Industries to be rewarded for health and safety improvements

Changes to ACC work levies will mean that employers’ fees are cut – but only if they operate within an industry with improving OHS records.

Industries with improved health and safety records will pay less in ACC levies under changes announced yesterday.

However, reports suggest that some businesses could also see their costs increase.

According to The New Zealand Herald, ACC Minister Nikki Kaye confirmed that as of next year, residual levies will be removed from ACC's work and earners’ accounts.
These levies are paid by businesses and employees for injury cover funded by ACC.

The changes mean that industries which have significantly improved their health and safety record over the past 16 years will pay less.

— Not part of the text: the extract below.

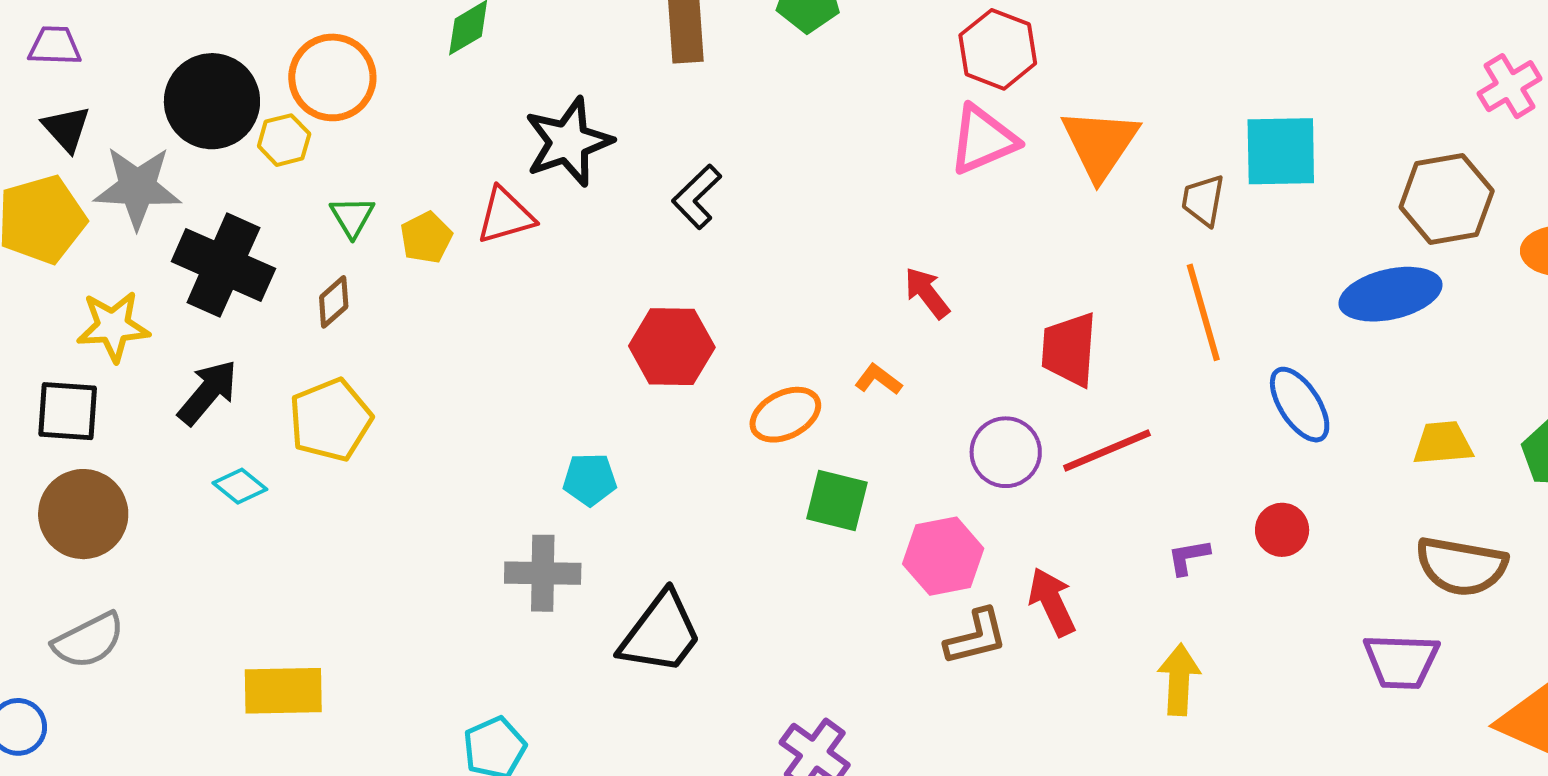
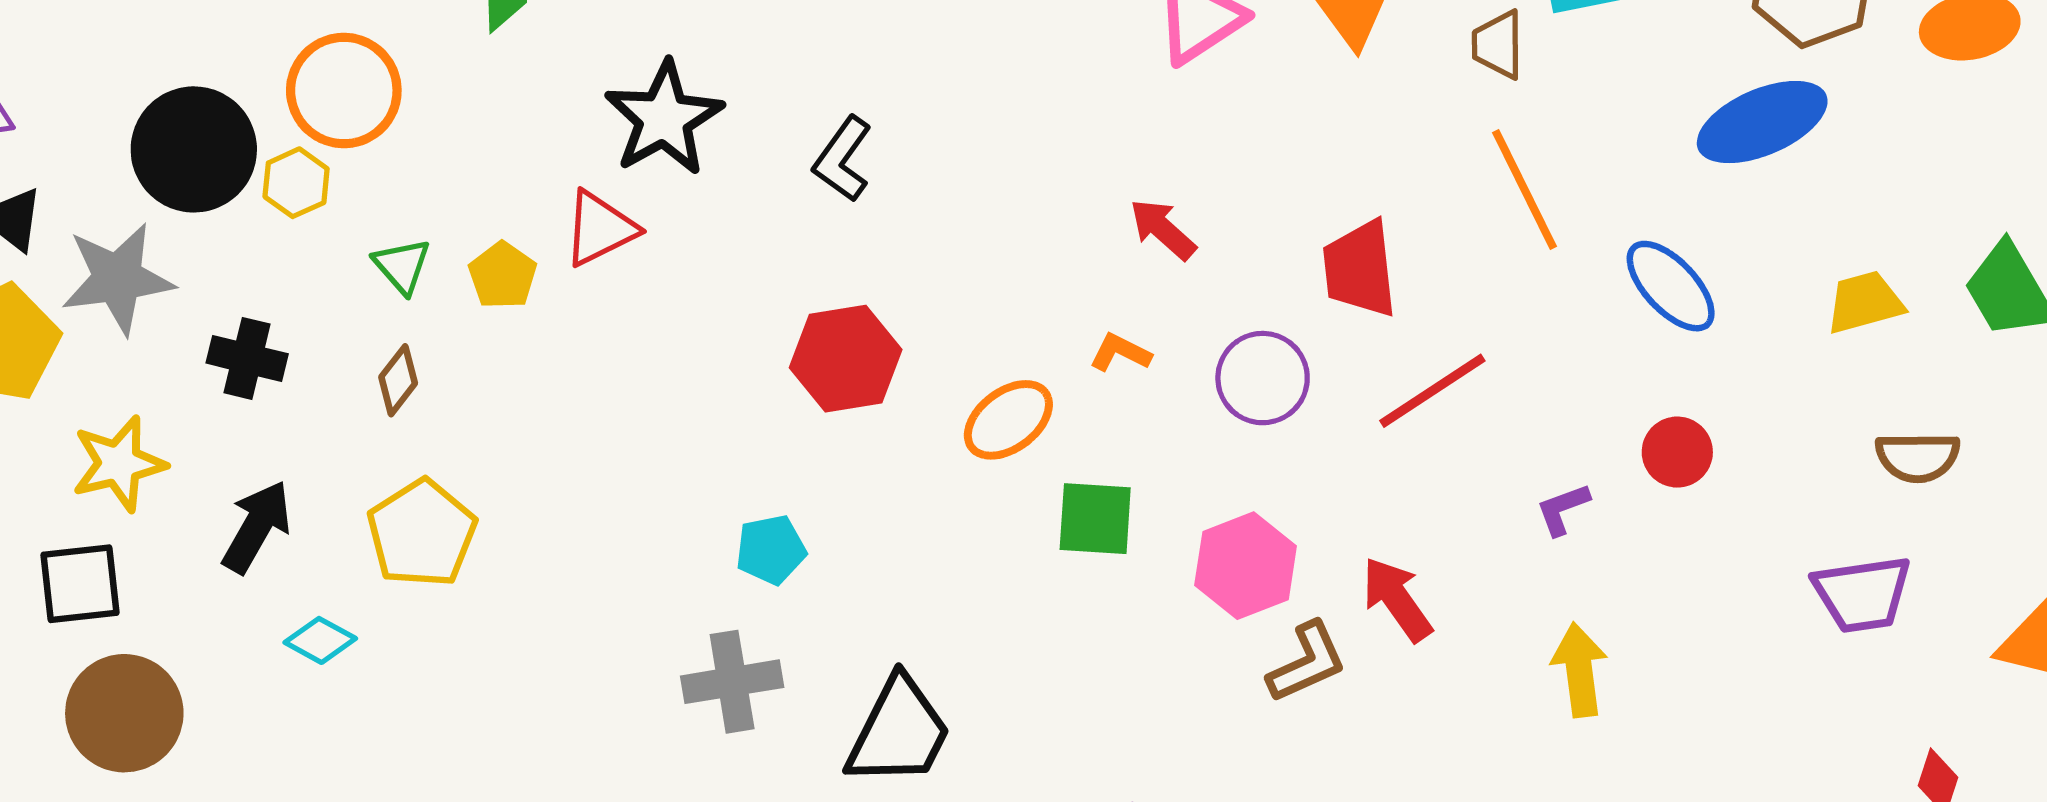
black cross: (223, 265) -> (247, 358), size x0.6
purple circle: (1006, 452) -> (1263, 378), moved
brown semicircle: (1461, 566) -> (1918, 457), size x0.7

“This is a significant milestone for the ACC scheme, which means we will now have fairer work levies based on industries with the greatest injury costs paying their true share of those costs,” Kaye explained.

The Accident Compensation (Financial Responsibility and Transparency) Amendment Bill was put before Parliament yesterday for its committee stage.

The legislation – which was put forward this year – will implement an overhauled framework for the setting of ACC levies, which will take effect in 2016/17.

It will see an increase in the Government’s involvement throughout the funding policy-setting process, which will guide ACC’s development of recommended levy rates.

According to Kaye, the changes are intended to reveal “at the outset what the rules of the game are”.

Residual levies were introduced in 1999, with businesses’ individual costs calculated based on the number of injuries that occurred in their industry during the years before the introduction.

The Government reportedly estimated that 53% of businesses will pay lower work levies, while 47% will pay more.

Proposed levy rates for next year will be released by ACC in coming months, and will include proposed levies for various industry groups.

“The ACC board has advised me they intend to propose significant average levy reductions next year, which could mean only 25% of businesses get a work levy increase,” Kaye said.

“Residual levies were always going to be removed, once enough funds were collected to meet ongoing, pre-1999 claims.

“Residual levies were intended to be collected until 2019, so today's decision confirms the improved financial performance of the ACC scheme.”

However, the axing of the levies has been met with backlash from the Council of Trade Unions (CTU), which claims that their removal will damage workers.

Dr Bill Rosenberg, an economist for the CTU, told a Parliamentary select committee in July that the phasing out of residual levies required more consideration.

It was argued that the current scheme is failing to meet the needs of those suffering from occupational illness or injury, and that the removal of residual levies would exacerbate this.